*GOAL OF THE EXERCISE*. The records underneath are to be repeated exactly, with the pictures left out.
##### TASK INPUT
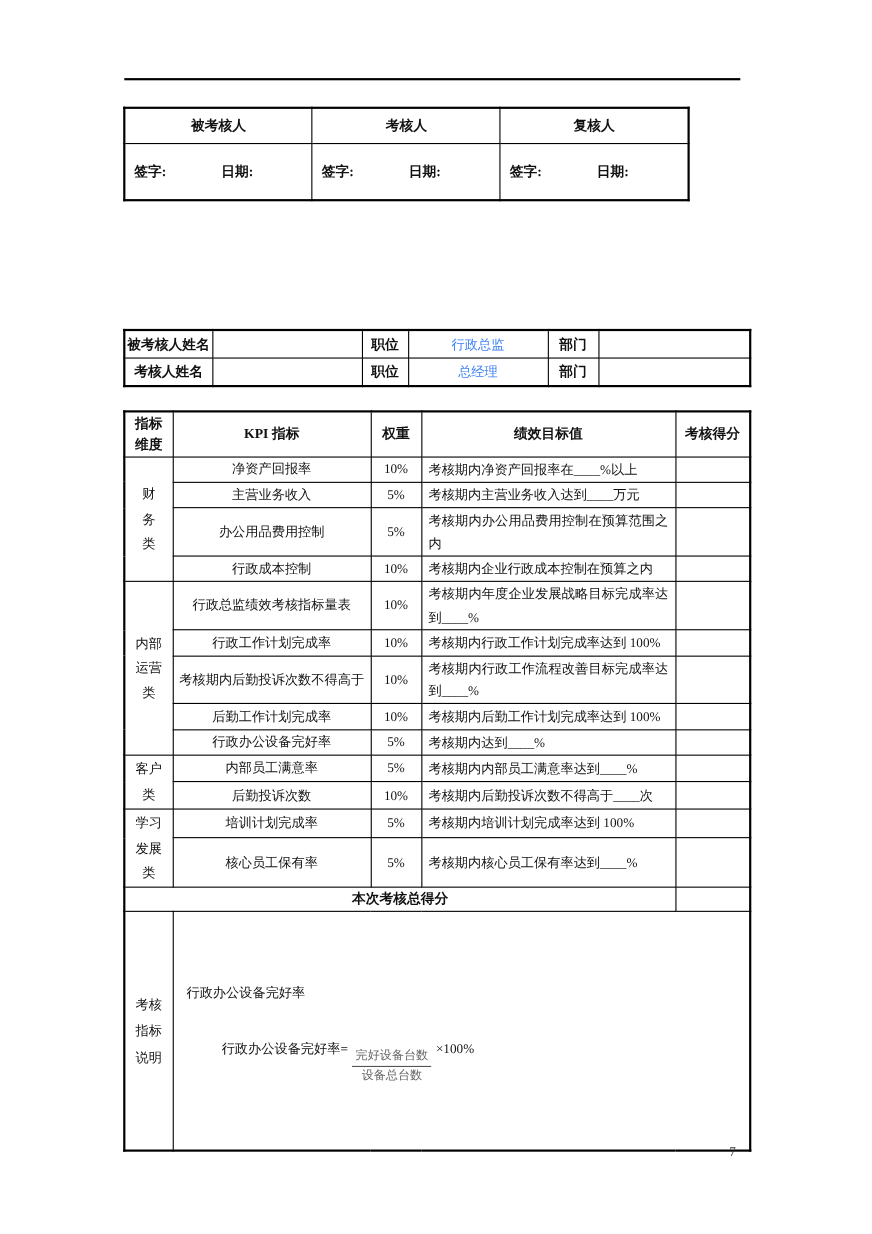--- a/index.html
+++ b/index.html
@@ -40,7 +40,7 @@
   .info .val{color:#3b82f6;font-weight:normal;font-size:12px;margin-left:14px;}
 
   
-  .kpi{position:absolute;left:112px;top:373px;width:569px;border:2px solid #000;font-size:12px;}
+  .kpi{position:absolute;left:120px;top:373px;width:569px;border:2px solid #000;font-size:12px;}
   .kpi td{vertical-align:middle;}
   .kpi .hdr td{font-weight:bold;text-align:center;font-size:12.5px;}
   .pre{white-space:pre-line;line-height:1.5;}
##########
*FINISHED EXERCISE*.
--- a/index.html
+++ b/index.html
@@ -40,7 +40,7 @@
   .info .val{color:#3b82f6;font-weight:normal;font-size:12px;margin-left:14px;}
 
   
-  .kpi{position:absolute;left:112px;top:373px;width:569px;border:2px solid #000;font-size:12px;}
+  .kpi{position:absolute;left:120px;top:373px;width:569px;border:2px solid #000;font-size:12px;}
   .kpi td{vertical-align:middle;}
   .kpi .hdr td{font-weight:bold;text-align:center;font-size:12.5px;}
   .pre{white-space:pre-line;line-height:1.5;}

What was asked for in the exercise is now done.